A maioria dos holandeses que eu conheço são curiosos e adoram viajar. Vejo pessoas com os hobbies mais diferentes, indo para todos os cantos do planeta, e fazendo as perguntas mais diretas e indiscretas possíveis. Até mesmo a imensa quantidade de restaurantes de culinárias de outros países mostra como eles são curiosos sobre o mundo (e talvez meio cansados de tanta batata 😀 ). Sair da sua zona de conforto, manter a curiosidade viva, investir mais em experiências e menos em coisas são essenciais para a construção de uma vida feliz.
De uma maneira geral vejo os holandeses como pessoas bem pé no chão, práticos e até pragmáticos.

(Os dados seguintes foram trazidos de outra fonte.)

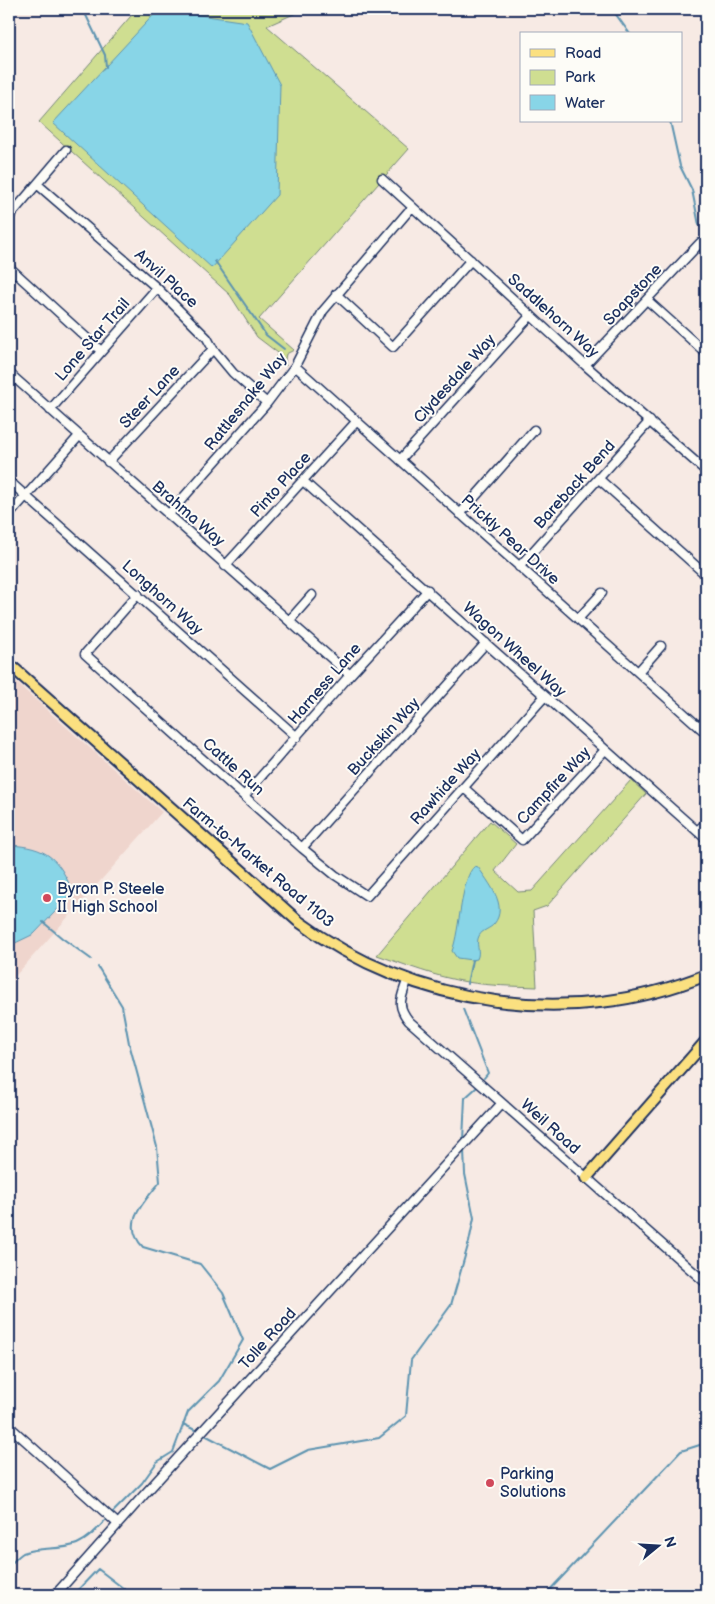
<svg xmlns="http://www.w3.org/2000/svg" width="715" height="1604" viewBox="0 0 715 1604" font-family="'Balsamiq Sans',sans-serif">
<style>
.built{fill:#efd5cd}
.green{fill:#cfde91;stroke:#758678}
.water{fill:#88d5e7;stroke:#5c93b0}
.lines{fill:none;stroke-linecap:round;stroke-linejoin:round}
.stream{stroke:#5c93b0;stroke-width:2}
.minor-casing{stroke:#1b2f5e;stroke-width:11}
.major-casing{stroke:#1b2f5e;stroke-width:14}
.minor{stroke:#fdfcf7;stroke-width:8}
.major{stroke:#fbe080;stroke-width:10}
.poi-dot{fill:#d1495b;stroke:#fdfcf7;stroke-width:2}
.labels{text-anchor:middle;dominant-baseline:central;stroke-width:4;stroke-linejoin:round;paint-order:stroke}
.street-label{font-size:16px;fill:#1b2f5e;stroke:#fdfcf7}
.poi-label{font-size:16px;fill:#1b2f5e;stroke:#fdfcf7;text-anchor:start}
</style>
<rect width="100%" height="100%" fill="#f7eae4"/>
<filter id="ink" filterUnits="userSpaceOnUse"><feTurbulence type="fractalNoise" baseFrequency=".02" numOctaves="2"/><feDisplacementMap in="SourceGraphic" scale="10" xChannelSelector="R" yChannelSelector="G"/><feConvolveMatrix kernelMatrix="1 2 1 2 8 2 1 2 1" color-interpolation-filters="sRGB"/></filter>
<g filter="url(#ink)">
<!-- built -->
<path class="built" d="M 9,676 L 162,812 L 9,983 Z"/>
<!-- green -->
<path class="green" d="M 137,9 L 305,9 L 267,26 L 409,149 L 259,319 L 294,350 L 286,354 L 285,359 L 286,366 L 276,357 L 278,353 L 257,337 L 230,295 L 39,122 Z
M 631,780 L 646,794 L 547,906 L 533,911 L 537,987 C 513,986 490,986 467,982 C 436,977 406,965 377,955 L 490,821 L 516,844 L 495,871 L 518,892 L 532,891 Z"/>
<!-- water -->
<path class="water" d="M 159,9 L 247,22 L 280,85 L 277,195 L 212,268 L 53,123 Z
M 9,845 C 47,847 59,858 73,893 L 34,934 L 9,946 Z
M 475,866 L 478,867 C 488,882 509,906 494,924 C 490,929 482,930 479,936 C 475,944 481,951 477,959 L 472,960 L 457,958 L 452,951 C 460,931 461,876 475,866 Z"/>
<g class="lines">
<!-- stream -->
<path class="stream" d="M 83,9 L 105,55 L 106,67
M 236,9 L 243,9
M 612,9 L 630,34
M 670,121 L 680,166 L 692,190 L 699,225
M 215,261 L 266,335 L 284,349
M 43,922 L 62,938 L 91,959
M 98,967 L 122,1006 L 129,1043 L 157,1147 L 160,1182 C 145,1201 120,1223 143,1247 L 200,1264 L 223,1293 L 243,1340 L 219,1381 L 188,1412 L 173,1452 L 157,1462 L 142,1483 L 110,1515
M 467,984 L 472,960
M 463,1009 L 488,1073 L 484,1078
M 463,1140 L 465,1098 L 476,1088
M 183,1424 L 199,1432
M 203,1434 L 270,1469 L 308,1450 L 379,1438 L 406,1416 L 411,1360 L 451,1305 L 469,1242 L 474,1218 L 465,1174 L 464,1150
M 9,1566 C 13,1562 18,1556 23,1553 C 40,1546 60,1551 77,1544 C 89,1539 99,1528 107,1518
M 73,1595 L 98,1569 L 132,1595
M 545,1595 L 681,1451 L 706,1443"/>
<!-- minor casing -->
<g class="minor-casing">
<path id="minor" d="M 382,179 L 585,365 L 706,471
M 37,184 L 157,288 L 207,338 L 213,349 L 233,373 L 267,403
M 9,217 L 66,150
M 9,267 L 101,351
M 336,294 L 393,347 L 471,260
M 647,300 L 706,353
M 585,365 L 700,243 L 706,249
M 295,366 L 706,733
M 9,373 L 350,675
M 50,410 L 157,288
M 400,460 L 531,315
M 108,462 L 213,349
M 599,479 L 706,575
M 9,481 L 297,737
M 303,481 L 706,839
M 460,514 L 534,430
M 9,515 L 79,436
M 168,515 L 267,403 L 295,366 L 323,311 L 412,207
M 225,566 L 356,422
M 519,567 L 650,421
M 138,594 L 85,654 L 302,848 L 335,875 L 367,896 L 545,696
M 578,619 L 602,593
M 289,621 L 312,595
M 638,672 L 661,646
M 699,727 L 706,719
M 464,788 L 522,840 L 605,750
M 244,796 L 350,675 L 428,590
M 697,831 L 706,823
M 302,848 L 486,643
M 407,981 C 401,999 396,1005 409,1021 L 706,1283
M 9,1426 L 118,1524
M 55,1595 L 143,1496 L 502,1103"/>
</g>
<!-- major casing -->
<g class="major-casing">
<path id="major" d="M 9,664 L 298,921 C 414,1007 572,1030 706,975
M 586,1178 L 706,1041"/>
</g>
<!-- minor -->
<use href="#minor" class="minor"/>
<!-- major -->
<use href="#major" class="major"/>
</g>
</g>
<!-- markers -->
<g class="poi-dot">
<circle cx="47" cy="898" r="5"/>
<circle cx="490" cy="1483" r="5"/>
</g>
<g class="labels">
<!-- street labels -->
<g class="street-label">
<text transform="translate(166 279) rotate(42)">Anvil Place</text>
<text transform="translate(633 295) rotate(-47)">Soapstone</text>
<text transform="translate(553 316) rotate(42)">Saddlehorn Way</text>
<text transform="translate(93 340) rotate(-49)">Lone Star Trail</text>
<text transform="translate(455 379) rotate(-48)">Clydesdale Way</text>
<text transform="translate(150 397) rotate(-47)">Steer Lane</text>
<text transform="translate(246 402) rotate(-51)">Rattlesnake Way</text>
<text transform="translate(281 485) rotate(-48)">Pinto Place</text>
<text transform="translate(575 485) rotate(-48)">Bareback Bend</text>
<text transform="translate(188 514) rotate(41)">Brahma Way</text>
<text transform="translate(510 540) rotate(42)">Prickly Pear Drive</text>
<text transform="translate(162 598) rotate(42)">Longhorn Way</text>
<text transform="translate(514 650) rotate(42)">Wagon Wheel Way</text>
<text transform="translate(325 684) rotate(-49)">Harness Lane</text>
<text transform="translate(384 737) rotate(-48)">Buckskin Way</text>
<text transform="translate(233 767) rotate(42)">Cattle Run</text>
<text transform="translate(554 786) rotate(-47)">Campfire Way</text>
<text transform="translate(446 787) rotate(-48)">Rawhide Way</text>
<text transform="translate(258 863) rotate(40)">Farm-to-Market Road 1103</text>
<text transform="translate(550 1127) rotate(42)">Weil Road</text>
<text transform="translate(268 1339) rotate(-48)">Tolle Road</text>
</g>
<!-- poi labels -->
<g class="poi-label">
<text x="57" y="889">Byron P. Steele<tspan x="57" dy="18">II High School</tspan></text>
<text x="500" y="1474">Parking<tspan x="500" dy="18">Solutions</tspan></text>
</g>
</g>
<!-- margin -->
<rect width="715" height="1604" fill="none" stroke="#fdfcf7" stroke-width="30"/>
<rect x="15" y="15" width="685" height="1574" fill="none" stroke="#1b2f5e" stroke-width="2" filter="url(#ink)"/>
<!-- legend -->
<rect x="520" y="32" width="162" height="90" fill="#fdfcf7" stroke="#a3aaba"/>
<rect x="530" y="49" width="25" height="8" fill="#fbe080" stroke="#a3aaba"/>
<text x="565" y="58" font-size="15" fill="#1b2f5e">Road</text>
<rect x="530" y="70" width="25" height="15" fill="#cfde91" stroke="#a3aaba"/>
<text x="565" y="82" font-size="15" fill="#1b2f5e">Park</text>
<rect x="530" y="95" width="25" height="15" fill="#88d5e7" stroke="#a3aaba"/>
<text x="565" y="108" font-size="15" fill="#1b2f5e">Water</text>
<!-- north arrow -->
<g transform="translate(658 1546) rotate(72)" stroke="#fdfcf7" stroke-width="4" paint-order="stroke">
<path d="M0-4L9 19L0 12L-9 19Z" fill="#1b2f5e"/>
<text y="-8" font-size="14" font-weight="bold" text-anchor="middle" fill="#1b2f5e">N</text>
</g>
</svg>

Acho que isso ajuda bastante a passar com mais tranquilidade pelos desafios da vida, e a ter expectativas mais realistas. Existe um resiliência e confiança no futuro que está entranhada na cultura de quem briga com a água e vence.
Não acho que caiba aqui uma comparação generalizada com o Brasil, pelas realidades, culturas, e outros inúmeros fatores que tornariam essa comparação injusta e rasa. Mas acho que cabe sim a reflexão: onde está a nossa felicidade afinal? Assim podemos aproveitar mais os dias de sol.